Pode parecer que separar o lixo em casa, descartar no lugar certo e apostar na reciclagem seja suficiente para resolver o problema do plástico. Mas a ciência acaba de nos lembrar que não é bem assim.

Segundo um relatório publicado na respeitada revista científica The Lancet, a forma como a reciclagem é feita atualmente tem impacto limitado diante do ritmo acelerado da produção mundial de plásticos, que saltou de 2 milhões para 475 milhões de toneladas entre 1950 e 2022.

O futuro não parece mais leve: a projeção é de que esse número triplique até 2060 (ou até 2050), segundo alguns especialistas. Isso, além de pressionar os limites do clima, pode consumir até um quarto do chamado “orçamento de carbono” restante, ou seja, a quantidade que ainda podemos emitir antes que o planeta aqueça de forma irreversível.

Apesar de todos os esforços, campanhas, leis e inovações, apenas cerca de 9% de todo o plástico no mundo é efetivamente reciclado. Isso ocorre porque muitos tipos de plástico possuem estruturas químicas complexas, o que dificulta sua reutilização.

Diferente do papel, do vidro ou do alumínio, o plástico é um material que não retorna facilmente ao ciclo produtivo. E o que sobra? Acaba em aterros, é incinerado ou vaza para o meio ambiente na forma de microplásticos, hoje encontrados até no sangue humano.

Esse alerta da comunidade científica chega em um momento crucial: 180 países estão reunidos em Genebra para negociar um tratado global sobre o plástico, mas o consenso ainda está longe. A proposta de cortar a produção pela raiz esbarra em fortes interesses econômicos, especialmente de países com grandes indústrias petroquímicas, como Arábia Saudita, Irã, China e Rússia.

O principal entrave é a limitação da produção de plástico virgem, o que afetaria diretamente os lucros de quem fabrica matéria-prima a partir de combustíveis fósseis. A própria indústria de petróleo e gás tem enviado lobistas para acompanhar as negociações, em alguns casos, atuando até como membros oficiais das delegações nacionais.

O país está no topo da lista: o Brasil é o quarto maior produtor de plástico do mundo. Em 2022, foram produzidas 13,7 milhões de toneladas, o equivalente a cerca de 64 quilos por pessoa no ano.
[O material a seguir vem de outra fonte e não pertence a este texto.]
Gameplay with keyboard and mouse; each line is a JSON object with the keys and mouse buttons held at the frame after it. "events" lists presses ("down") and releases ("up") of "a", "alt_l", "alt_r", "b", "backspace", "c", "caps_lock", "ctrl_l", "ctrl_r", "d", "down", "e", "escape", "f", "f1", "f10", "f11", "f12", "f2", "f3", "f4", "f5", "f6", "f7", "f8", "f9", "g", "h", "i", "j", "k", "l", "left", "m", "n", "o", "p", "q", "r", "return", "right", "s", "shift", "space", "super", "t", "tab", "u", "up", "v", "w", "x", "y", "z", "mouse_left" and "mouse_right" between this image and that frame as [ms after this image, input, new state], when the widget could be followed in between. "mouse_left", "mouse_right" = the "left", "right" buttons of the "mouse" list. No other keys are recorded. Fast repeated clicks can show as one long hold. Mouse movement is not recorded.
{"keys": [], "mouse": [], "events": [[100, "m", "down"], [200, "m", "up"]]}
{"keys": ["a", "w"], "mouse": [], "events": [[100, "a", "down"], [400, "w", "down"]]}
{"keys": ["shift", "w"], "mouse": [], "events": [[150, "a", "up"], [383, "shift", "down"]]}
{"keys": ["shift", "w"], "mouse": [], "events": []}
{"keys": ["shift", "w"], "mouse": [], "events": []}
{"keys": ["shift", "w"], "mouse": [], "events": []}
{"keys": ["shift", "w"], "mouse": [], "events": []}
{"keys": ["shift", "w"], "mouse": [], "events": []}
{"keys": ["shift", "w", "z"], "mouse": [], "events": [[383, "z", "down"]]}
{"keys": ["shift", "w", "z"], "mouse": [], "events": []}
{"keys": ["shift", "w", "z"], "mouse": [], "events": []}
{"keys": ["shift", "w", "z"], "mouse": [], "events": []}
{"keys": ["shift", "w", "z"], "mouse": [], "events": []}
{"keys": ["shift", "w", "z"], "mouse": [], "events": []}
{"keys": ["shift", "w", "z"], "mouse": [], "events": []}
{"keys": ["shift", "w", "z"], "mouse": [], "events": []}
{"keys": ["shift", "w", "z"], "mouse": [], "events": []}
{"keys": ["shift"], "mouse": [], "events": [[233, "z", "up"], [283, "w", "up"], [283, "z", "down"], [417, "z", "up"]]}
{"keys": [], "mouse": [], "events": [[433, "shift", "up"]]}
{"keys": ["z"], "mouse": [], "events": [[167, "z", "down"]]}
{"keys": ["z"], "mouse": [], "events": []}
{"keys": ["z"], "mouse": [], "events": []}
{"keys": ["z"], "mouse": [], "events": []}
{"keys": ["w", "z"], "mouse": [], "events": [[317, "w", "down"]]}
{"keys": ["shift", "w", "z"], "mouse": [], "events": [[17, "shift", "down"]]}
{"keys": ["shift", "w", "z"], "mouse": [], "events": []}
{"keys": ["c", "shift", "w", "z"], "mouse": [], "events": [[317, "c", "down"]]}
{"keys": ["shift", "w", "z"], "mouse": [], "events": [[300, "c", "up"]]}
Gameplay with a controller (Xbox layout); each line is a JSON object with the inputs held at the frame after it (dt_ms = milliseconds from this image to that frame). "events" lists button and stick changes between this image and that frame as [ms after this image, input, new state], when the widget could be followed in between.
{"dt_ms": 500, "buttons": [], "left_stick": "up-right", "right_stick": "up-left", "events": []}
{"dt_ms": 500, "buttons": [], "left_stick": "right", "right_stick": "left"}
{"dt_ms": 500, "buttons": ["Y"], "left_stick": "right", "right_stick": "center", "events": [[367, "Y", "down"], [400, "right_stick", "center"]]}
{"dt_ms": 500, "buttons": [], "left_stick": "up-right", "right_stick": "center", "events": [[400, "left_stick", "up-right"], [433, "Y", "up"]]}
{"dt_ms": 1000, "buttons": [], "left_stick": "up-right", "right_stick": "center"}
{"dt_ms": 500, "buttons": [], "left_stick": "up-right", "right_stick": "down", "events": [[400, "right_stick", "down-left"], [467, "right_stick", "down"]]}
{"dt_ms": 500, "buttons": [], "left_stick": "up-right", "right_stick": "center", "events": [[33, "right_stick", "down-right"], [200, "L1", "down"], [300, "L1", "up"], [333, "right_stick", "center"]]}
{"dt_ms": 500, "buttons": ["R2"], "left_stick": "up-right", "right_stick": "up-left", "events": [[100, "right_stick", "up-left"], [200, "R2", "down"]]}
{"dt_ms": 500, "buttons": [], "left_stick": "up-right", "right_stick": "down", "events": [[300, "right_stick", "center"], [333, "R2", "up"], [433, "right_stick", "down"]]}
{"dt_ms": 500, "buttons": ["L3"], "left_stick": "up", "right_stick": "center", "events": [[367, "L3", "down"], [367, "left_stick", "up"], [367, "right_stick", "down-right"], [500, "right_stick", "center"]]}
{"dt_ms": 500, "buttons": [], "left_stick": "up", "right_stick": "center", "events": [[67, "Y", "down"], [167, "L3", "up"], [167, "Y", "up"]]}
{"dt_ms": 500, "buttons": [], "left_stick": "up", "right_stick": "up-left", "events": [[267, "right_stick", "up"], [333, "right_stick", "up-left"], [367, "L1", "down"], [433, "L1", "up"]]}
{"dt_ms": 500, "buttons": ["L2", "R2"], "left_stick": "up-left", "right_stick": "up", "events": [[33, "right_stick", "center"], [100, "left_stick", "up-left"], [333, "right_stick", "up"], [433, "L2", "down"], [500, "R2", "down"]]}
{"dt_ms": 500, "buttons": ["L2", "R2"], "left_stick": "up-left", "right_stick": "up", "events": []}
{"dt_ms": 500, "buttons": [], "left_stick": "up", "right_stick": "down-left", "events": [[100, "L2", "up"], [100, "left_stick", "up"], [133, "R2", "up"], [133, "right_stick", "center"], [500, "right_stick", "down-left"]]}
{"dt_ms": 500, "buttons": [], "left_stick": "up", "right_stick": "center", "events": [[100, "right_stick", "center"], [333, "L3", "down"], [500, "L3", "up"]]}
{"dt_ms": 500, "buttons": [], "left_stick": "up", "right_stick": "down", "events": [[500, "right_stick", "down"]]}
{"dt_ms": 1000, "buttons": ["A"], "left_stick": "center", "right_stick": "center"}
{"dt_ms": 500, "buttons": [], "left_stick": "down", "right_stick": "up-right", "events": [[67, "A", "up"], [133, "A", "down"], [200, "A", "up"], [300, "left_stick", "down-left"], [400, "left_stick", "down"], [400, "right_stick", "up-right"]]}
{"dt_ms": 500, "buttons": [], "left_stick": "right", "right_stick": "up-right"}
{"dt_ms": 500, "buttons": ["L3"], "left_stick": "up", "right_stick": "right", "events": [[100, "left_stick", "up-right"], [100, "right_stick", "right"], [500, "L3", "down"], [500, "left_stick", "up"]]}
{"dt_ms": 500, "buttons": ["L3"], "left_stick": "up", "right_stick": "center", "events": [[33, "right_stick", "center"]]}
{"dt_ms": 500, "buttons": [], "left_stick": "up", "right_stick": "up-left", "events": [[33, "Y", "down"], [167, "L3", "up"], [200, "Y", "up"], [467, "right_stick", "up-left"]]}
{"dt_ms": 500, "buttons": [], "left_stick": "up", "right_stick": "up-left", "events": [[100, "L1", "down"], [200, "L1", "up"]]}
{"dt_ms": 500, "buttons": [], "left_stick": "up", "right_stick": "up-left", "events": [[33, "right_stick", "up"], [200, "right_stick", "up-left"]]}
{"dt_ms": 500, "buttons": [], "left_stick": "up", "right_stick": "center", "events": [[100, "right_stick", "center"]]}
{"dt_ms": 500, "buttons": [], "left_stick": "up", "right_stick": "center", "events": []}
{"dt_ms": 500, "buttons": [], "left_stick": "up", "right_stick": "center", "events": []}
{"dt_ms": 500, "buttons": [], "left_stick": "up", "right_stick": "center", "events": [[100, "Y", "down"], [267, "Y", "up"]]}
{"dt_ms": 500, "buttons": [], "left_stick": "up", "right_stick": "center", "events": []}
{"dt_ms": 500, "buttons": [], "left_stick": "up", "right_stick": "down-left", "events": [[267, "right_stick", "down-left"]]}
O problema é que o descarte correto ainda está longe do ideal. Mais de 3 milhões de toneladas de resíduos sólidos acabam em rios e mares todos os anos, segundo a Associação Brasileira de Empresas de Limpeza Pública e Resíduos Especiais (Abrelpe). Isso seria o suficiente para cobrir sete mil campos de futebol.

Além disso, seguimos aumentando a produção, muitas vezes importando plástico ou transferindo fábricas para regiões onde os custos são menores, como Ásia e América Latina.

Não é só o meio ambiente que paga essa conta. O relatório da The Lancet também destaca os impactos na saúde: a exposição constante ao plástico e seus aditivos está ligada a doenças respiratórias, cardiovasculares e até câncer.

Uma pesquisa da NYU Langone Health revelou que 10% das mortes por doenças cardíacas entre adultos de meia-idade podem estar associadas a ftalatos – grupo de substâncias químicas usadas principalmente como plastificantes em plásticos, tornando-os mais flexíveis – compostos presentes em diversos plásticos.


Especialistas defendem que a saída não é apenas tratar os sintomas, mas a causa: reduzir a produção de plásticos desde o início. Isso inclui repensar o uso de itens descartáveis, investir em materiais alternativos, aplicar políticas públicas firmes e frear o poder das corporações petroquímicas. Mas, como mostram as negociações travadas, esse caminho ainda exige coragem política e pressão social.